Job item
Can you lay out every line of the records below as a Markdown table with the columns "Row" and "Line", skipping blank lines and leaving out the pictures?

Data records
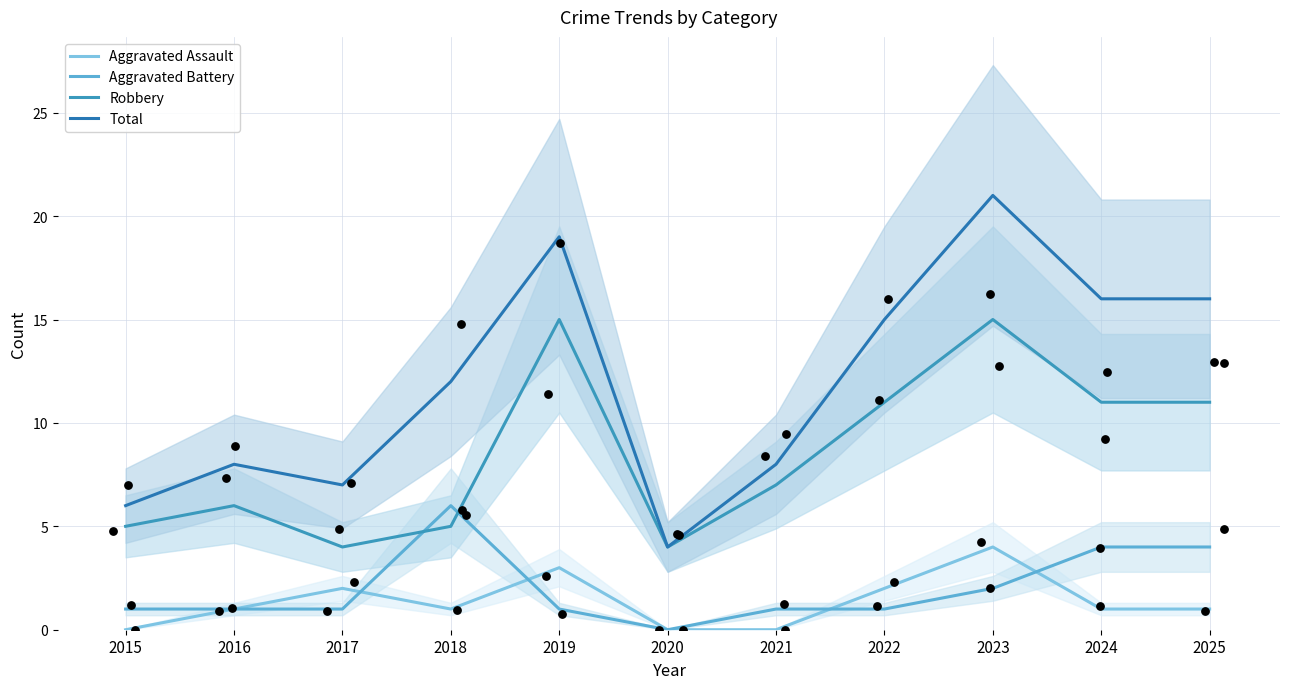

Which series has the largest total across all categories?

Total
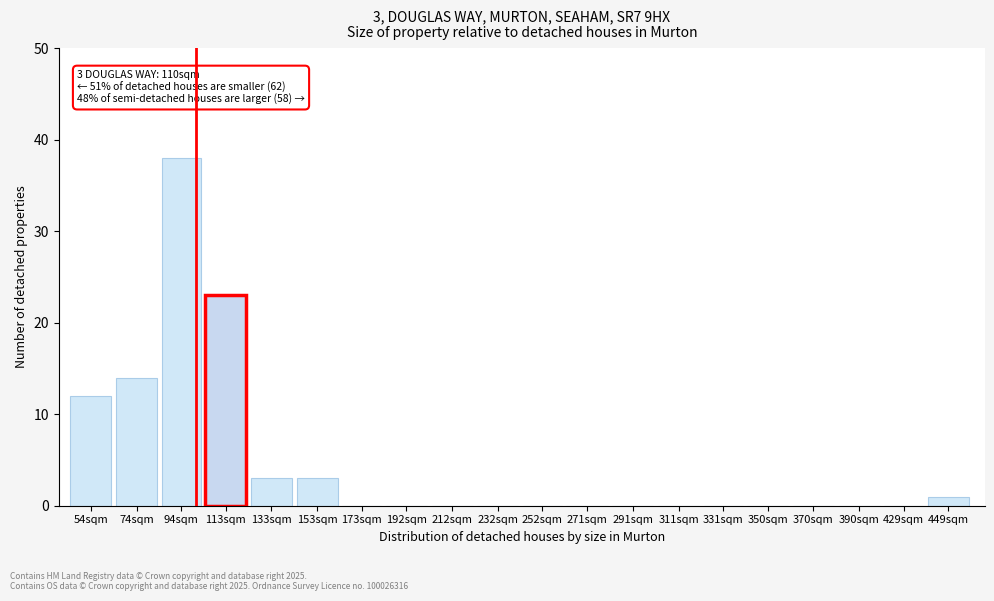

Reading right to left, list all the values displayed in this chart.

449sqm=1	429sqm=0	390sqm=0	370sqm=0	350sqm=0	331sqm=0	311sqm=0	291sqm=0	271sqm=0	252sqm=0	232sqm=0	212sqm=0	192sqm=0	173sqm=0	153sqm=3	133sqm=3	113sqm=23	94sqm=38	74sqm=14	54sqm=12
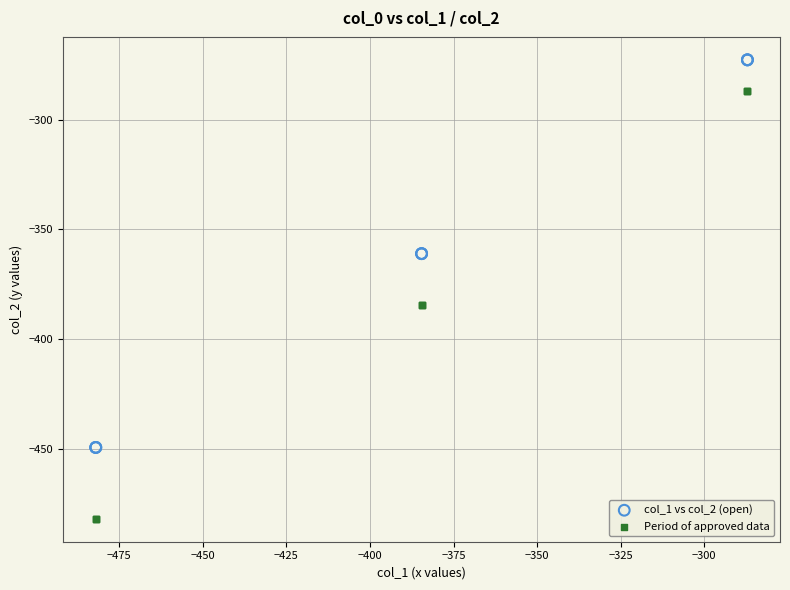

Which series has the largest Y range (max minus min)?

Period of approved data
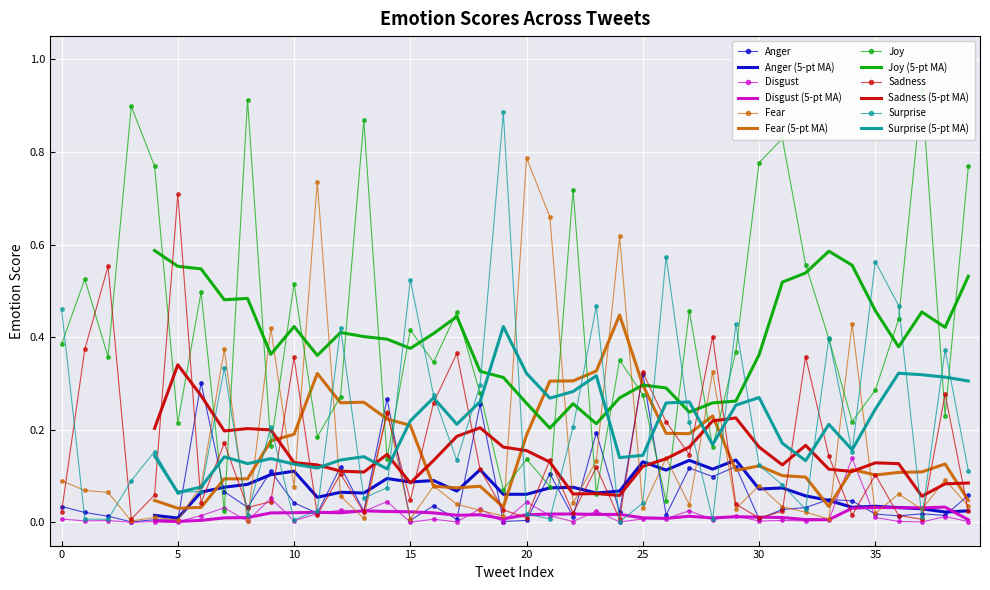

Which series has the largest range (max minus min)?

Joy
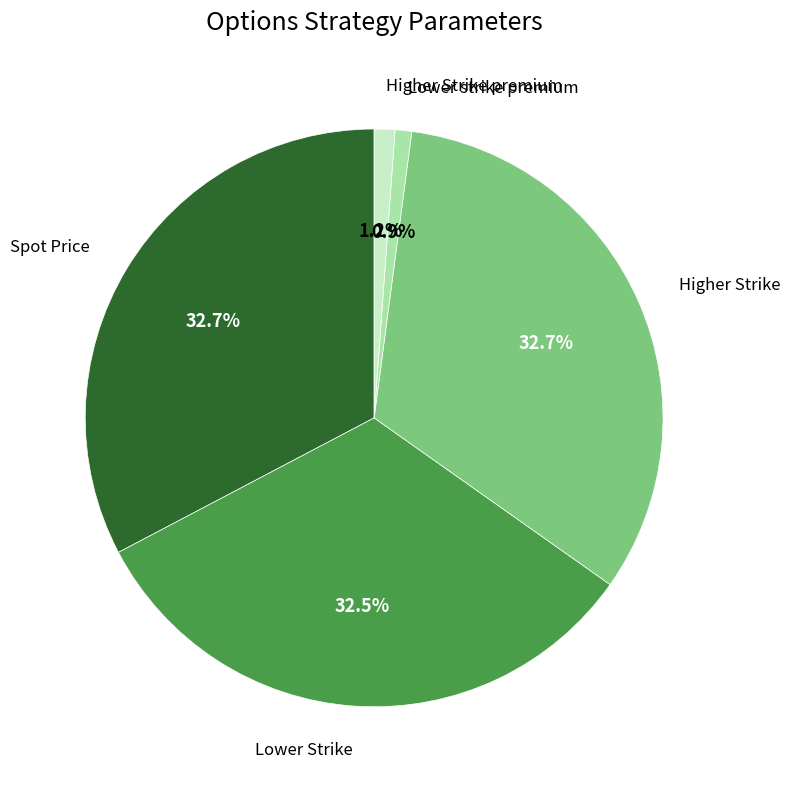

Does any single category account for the majority?

No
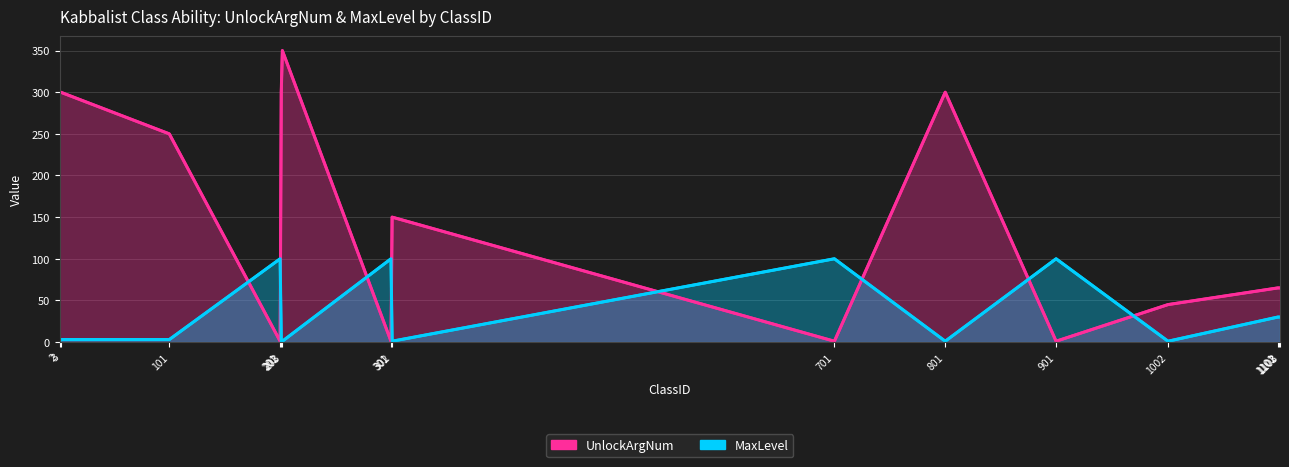

Reading left to right, extract all data points from this chart.

UnlockArgNum: 2=300	3=300	101=250	201=1	202=300	203=350	301=1	302=150	701=1	801=300	901=1	1002=45	1101=65	1102=65	1103=65
MaxLevel: 2=1	3=3	101=3	201=100	202=1	203=1	301=100	302=1	701=100	801=1	901=100	1002=1	1101=30	1102=30	1103=30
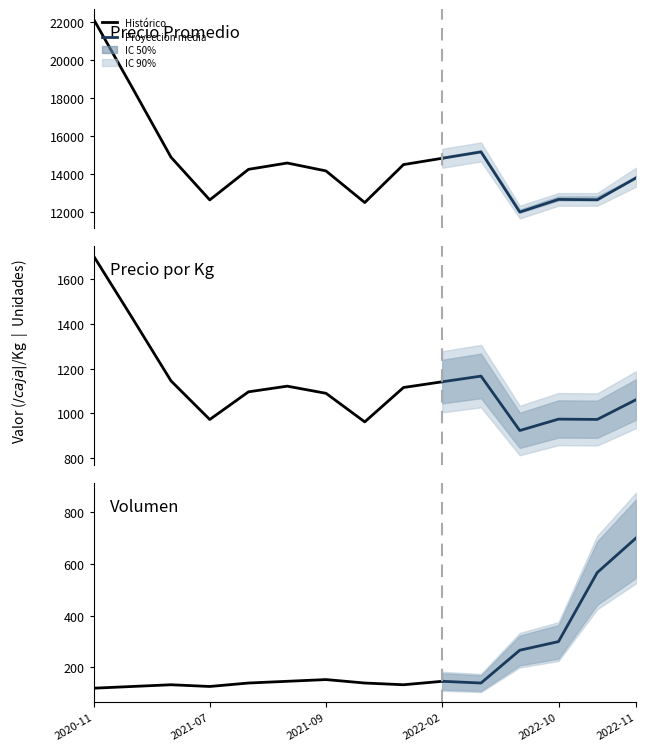

Where is the first local maximum for Precio $/Kg?

2021-07-29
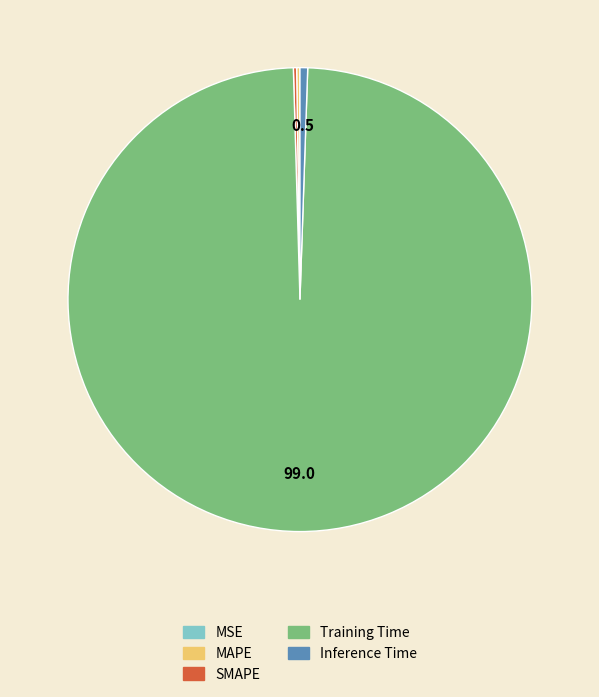

Is it true that Inference Time is 1% of the pie?

True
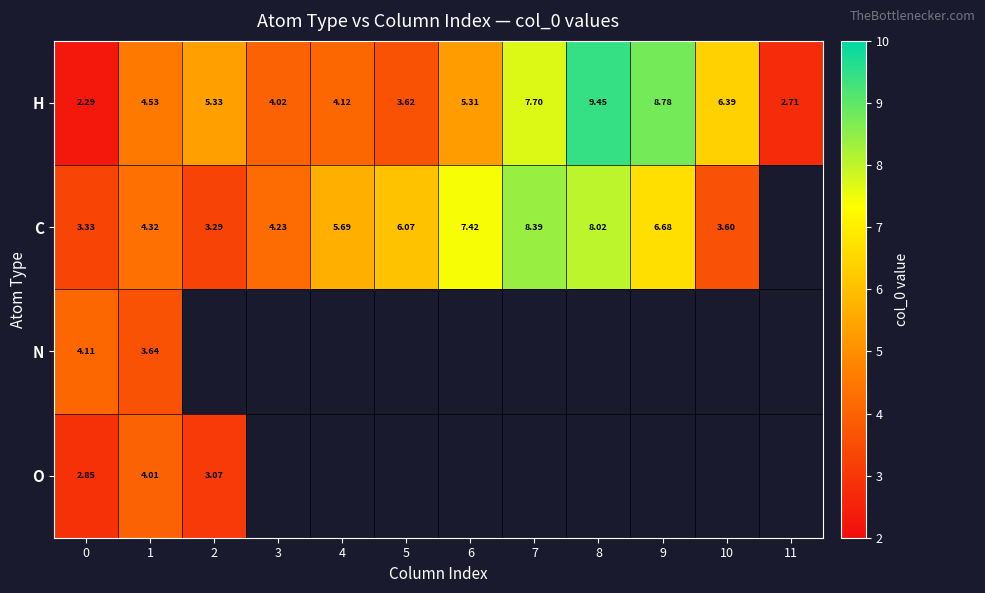

At how many categories does at least one series exceed 8?

3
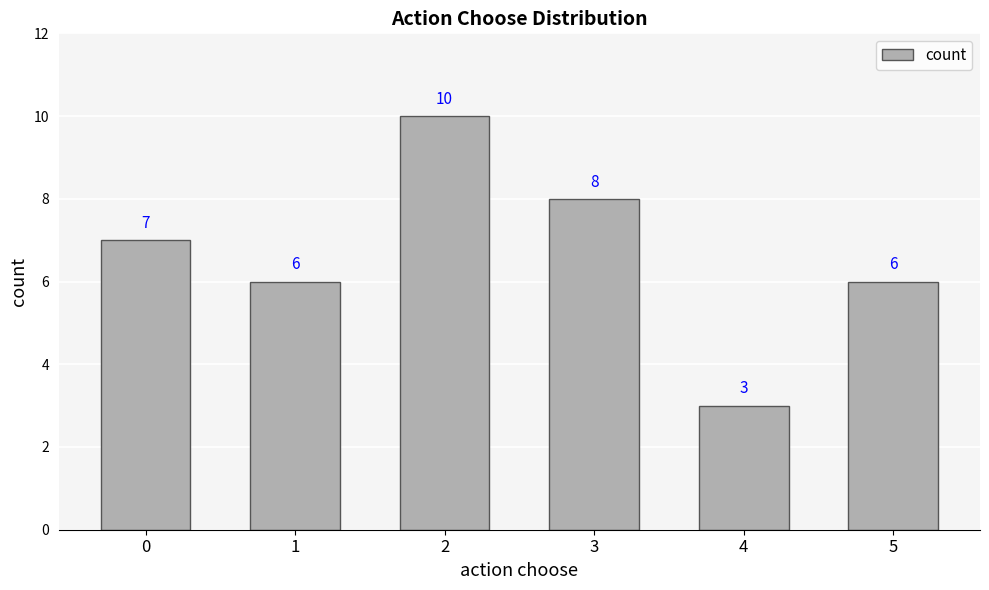

True or false: the data shows 6 at 5.

True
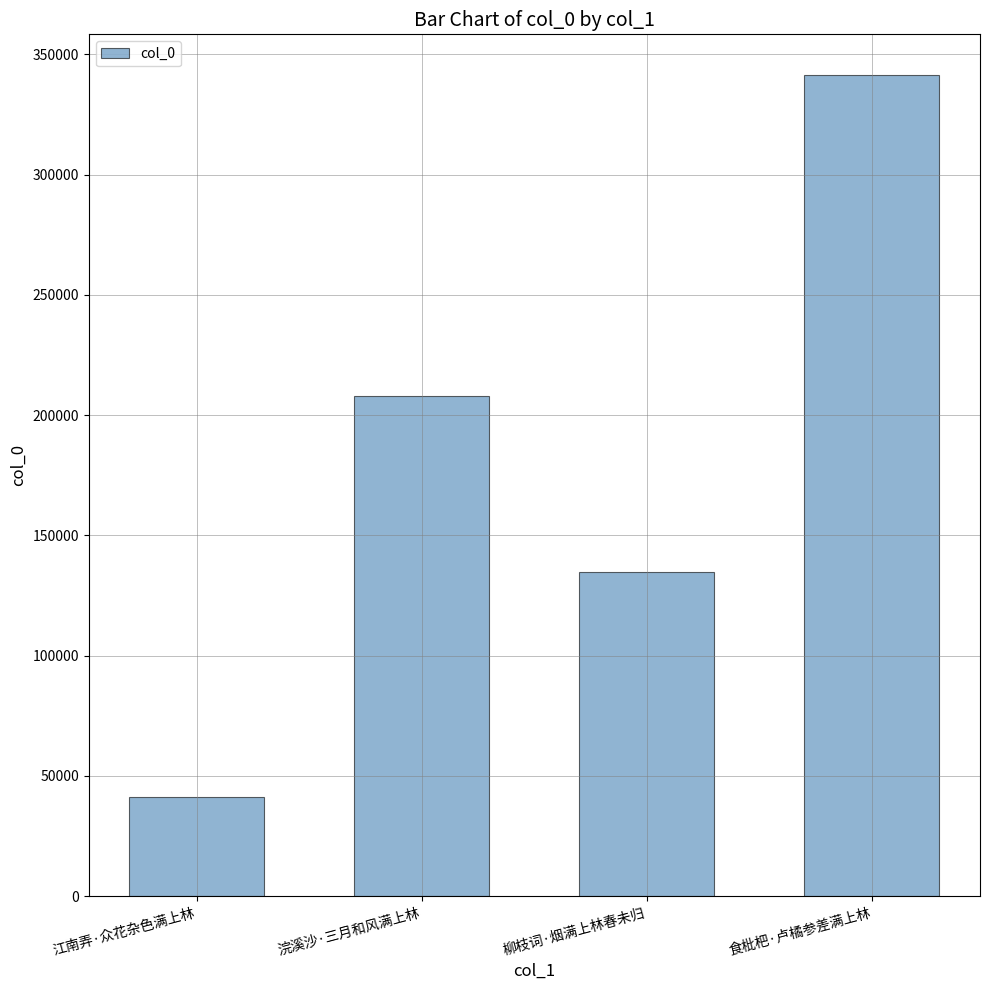

What is the label of the 4th bar from the right?

江南弄·众花杂色满上林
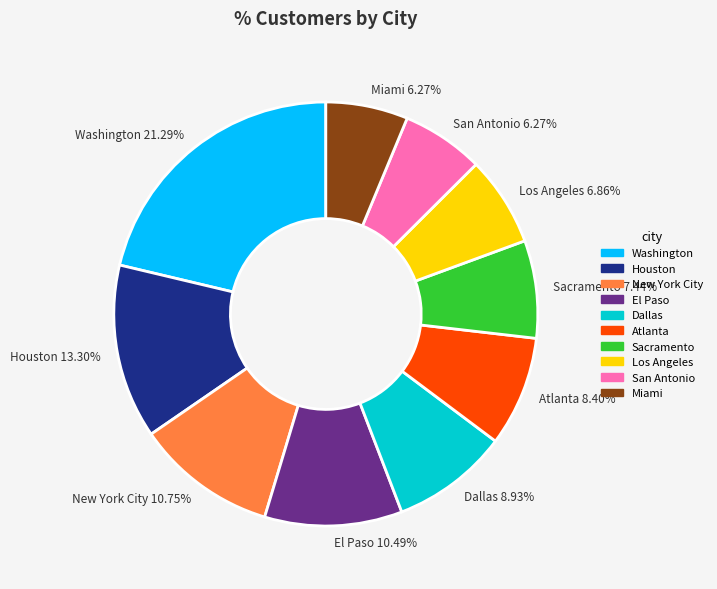

What is the largest slice in the pie chart?

Washington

Your response
| Row | Line |
|---|---|
| 1 | Which series has the largest total across all categories? |
| 2 | Total |
| 3 | Reading right to left, list all the values displayed in this chart. |
| 4 | 449sqm=1	429sqm=0	390sqm=0	370sqm=0	350sqm=0	331sqm=0	311sqm=0	291sqm=0	271sqm=0	252sqm=0	232sqm=0	212sqm=0	192sqm=0	173sqm=0	153sqm=3	133sqm=3	113sqm=23	94sqm=38	74sqm=14	54sqm=12 |
| 5 | Which series has the largest Y range (max minus min)? |
| 6 | Period of approved data |
| 7 | Which series has the largest range (max minus min)? |
| 8 | Joy |
| 9 | Does any single category account for the majority? |
| 10 | No |
| 11 | Reading left to right, extract all data points from this chart. |
| 12 | UnlockArgNum: 2=300	3=300	101=250	201=1	202=300	203=350	301=1	302=150	701=1	801=300	901=1	1002=45	1101=65	1102=65	1103=65 |
| 13 | MaxLevel: 2=1	3=3	101=3	201=100	202=1	203=1	301=100	302=1	701=100	801=1	901=100	1002=1	1101=30	1102=30	1103=30 |
| 14 | Where is the first local maximum for Precio $/Kg? |
| 15 | 2021-07-29 |
| 16 | Is it true that Inference Time is 1% of the pie? |
| 17 | True |
| 18 | At how many categories does at least one series exceed 8? |
| 19 | 3 |
| 20 | True or false: the data shows 6 at 5. |
| 21 | True |
| 22 | What is the label of the 4th bar from the right? |
| 23 | 江南弄·众花杂色满上林 |
| 24 | What is the largest slice in the pie chart? |
| 25 | Washington |